This article appears in Creativity Is Risky: Free Speech in a Charlie Hebdo World, published on September 1, 2015. Given yet another heartbreaking attack in Paris, we are republishing this article today.
Adults and children alike on both sides of the Atlantic have tried to make sense of the murders at Charlie Hebdo and a kosher supermarket in Paris, among other related attacks in January. In many instances, the violence is reinforcing the notion that love can overcome hate, that hope comes from community.
For Trudi Harris Dubon, the terrorist events led to a renewed sense of solidarity with the French, heightening her desire to become a French citizen in full support of the country’s values. A British woman who has lived in Toulouse for 10 years with her husband, also British, and their two daughters, Trudi had been planning to become a citizen for some time. Bureaucracy kept her from doing so, but the attacks sealed the deal.
A communications professional who splits her time between Toulouse and Paris, Trudi’s first task on the morning of the January 7 attacks at Charlie Hebdo was to make sure Paris employees at her company were safe and decide if a corporate communiqué would be necessary. “My next thought,” she recalls, “was that this felt like a particularly cruel and calculated attack on France, hitting at the heart of something that is held particularly dear to the French: freedom of speech and the broader notion of liberté, égalité, fraternité.”

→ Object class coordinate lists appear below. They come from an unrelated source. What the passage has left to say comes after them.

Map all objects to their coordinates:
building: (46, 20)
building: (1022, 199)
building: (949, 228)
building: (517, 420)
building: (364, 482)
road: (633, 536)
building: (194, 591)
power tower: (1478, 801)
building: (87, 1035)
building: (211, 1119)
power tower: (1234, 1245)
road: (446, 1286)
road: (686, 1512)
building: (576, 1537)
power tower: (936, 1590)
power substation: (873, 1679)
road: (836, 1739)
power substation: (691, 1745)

Solidarity with the French manifested itself on a deeply personal level. “The day of the attacks,” says Trudi, “I felt a huge pride in the French nation for its commitment to laïcité [separation of church state]. I wanted to be part of that nation, not just a long-term visitor. I wanted to be French.”
Trudi’s French citizenship means her girls will have it as well. They will be able to honor France’s value system as true citizens. “They see themselves as part French, part British – not as Brits living in France. I knew that if I took French citizenship, my children would be able to automatically take it too, instead of having to wait several years. I wanted them to be able to say ‘I’m French’ when it suited them. Few kids want to be different from everyone else in their milieu.”

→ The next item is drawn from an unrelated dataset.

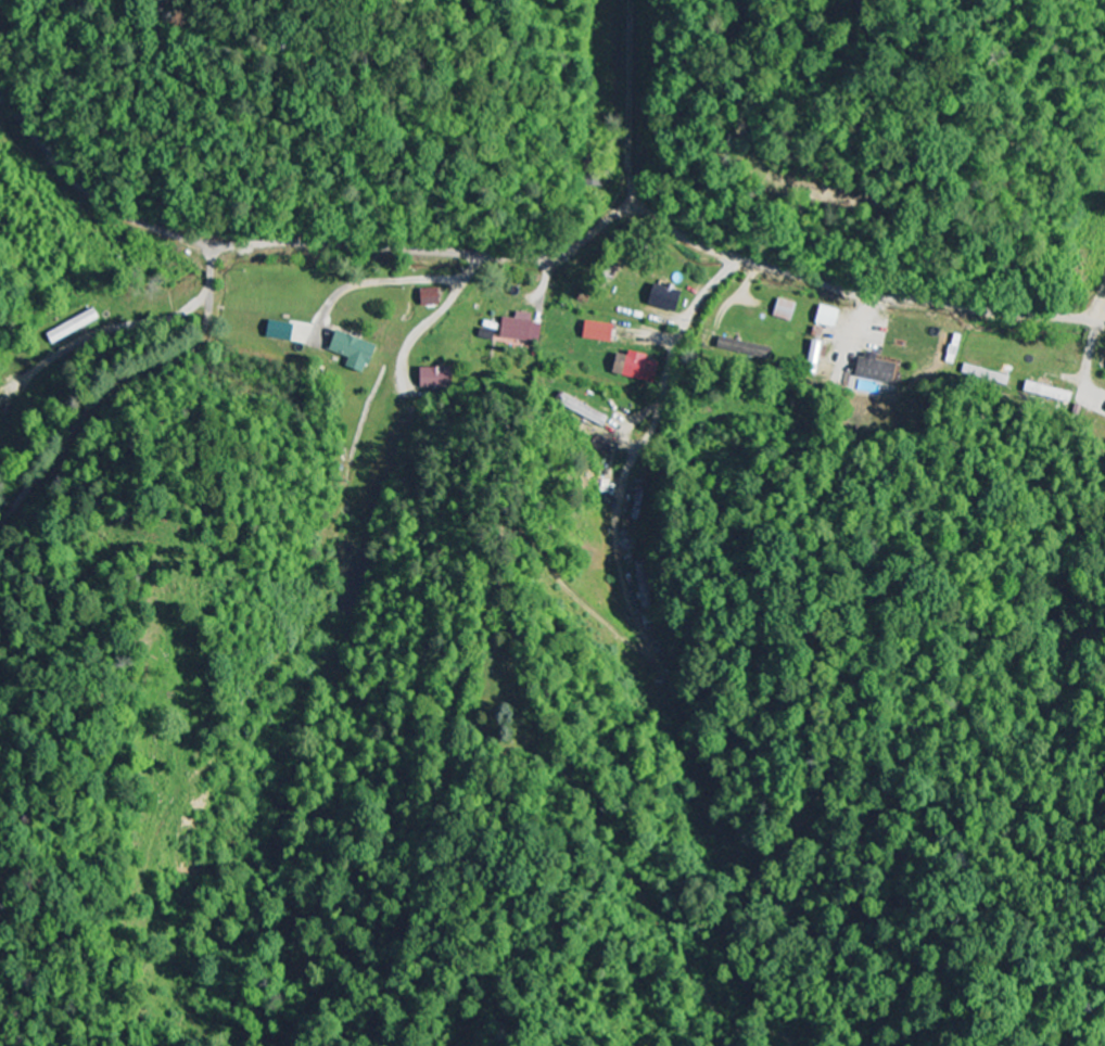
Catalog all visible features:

So what does it take for a Brit to become a French citizen? Read on to find out.
Can you retain your British citizenship?
Most definitely. For all the above, I would not have decided to take French citizenship if it meant losing my British citizenship.
What goes into obtaining French citizenship?

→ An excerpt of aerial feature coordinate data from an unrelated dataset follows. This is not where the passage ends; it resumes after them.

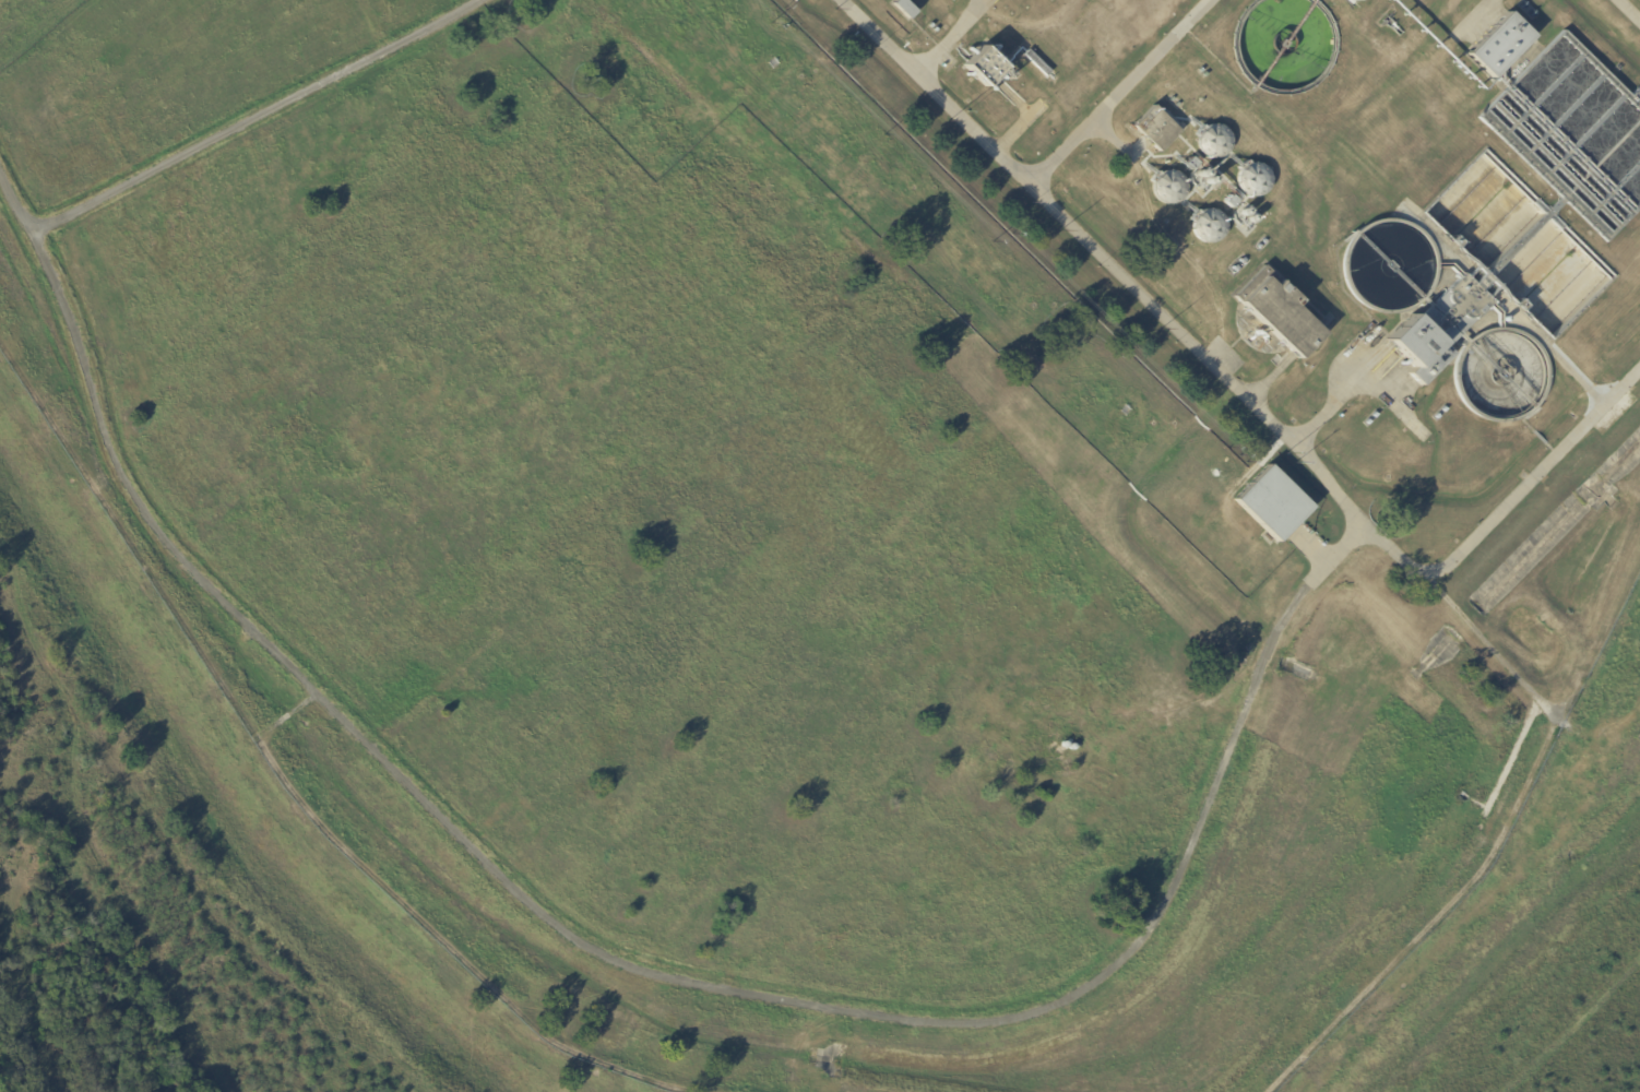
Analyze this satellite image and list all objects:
building: (1049, 0)
building: (1359, 0)
building: (906, 9)
road: (1626, 12)
road: (1462, 32)
road: (949, 38)
building: (1499, 45)
building: (1038, 63)
building: (775, 64)
building: (985, 65)
road: (1121, 92)
road: (1021, 96)
road: (250, 118)
road: (1024, 124)
building: (1155, 128)
road: (1110, 133)
building: (1214, 143)
building: (1192, 163)
building: (1253, 181)
building: (1169, 190)
building: (1229, 203)
building: (1209, 228)
road: (1166, 234)
wastewater plant: (1343, 257)
road: (1117, 270)
road: (1504, 303)
building: (1279, 312)
building: (1415, 353)
road: (1335, 409)
road: (1387, 409)
road: (1519, 492)
building: (1274, 505)
road: (625, 962)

The rules changed in 2013 so that now, the first thing you have to prove is a decent level of spoken French and that you understand enough to get by in society using the local language. I fully support this approach to integration.
What are the steps for demonstrating language skills?
This means an exam, in my case at the Alliance Française [an educational and cultural arm of the French government]. I found the exam to be far harder than I would have thought. They really do want a decent level to have been reached.
France is notorious for its bureaucracy…
Assuming you pass the exam, you have to wait until an appointment window opens online so you can arrange an interview at your regional government office. These online windows open every three months, and I missed the first opening by five minutes — that’s to say, when I logged on five minutes after the appointments went live, all of them had already been taken for the next 12 months. I think we can assume that my fears about bureaucracy were not misplaced — this will be a long and arduous process!
I do feel different. I feel very proud of my imminent bi-nationality. It means I feel at home in two countries, and relate to two (very different) cultures. I think this gives me an edge in business, but also an edge from a purely personal point of view. The lessons I have learned in France have helped me become a more rounded individual.
Any funny thoughts from a Brit about being French, given the historical differences?
Many many, but the thing that strikes me the most over and over is France’s elevation of ambiguity to an art form. The more ambiguous one can be in business, or even in general life, the better. Of course, we Anglo Saxons simply can’t tolerate it — for us, ambiguity is torturous, particularly in business. Every time I hear a French person start their response to me, following a question about what can or can’t be done, with a priori… [“in principle”] or normalement… [“in theory”], I simultaneously laugh, and a little bit of me dies! I just want to know: yes or no.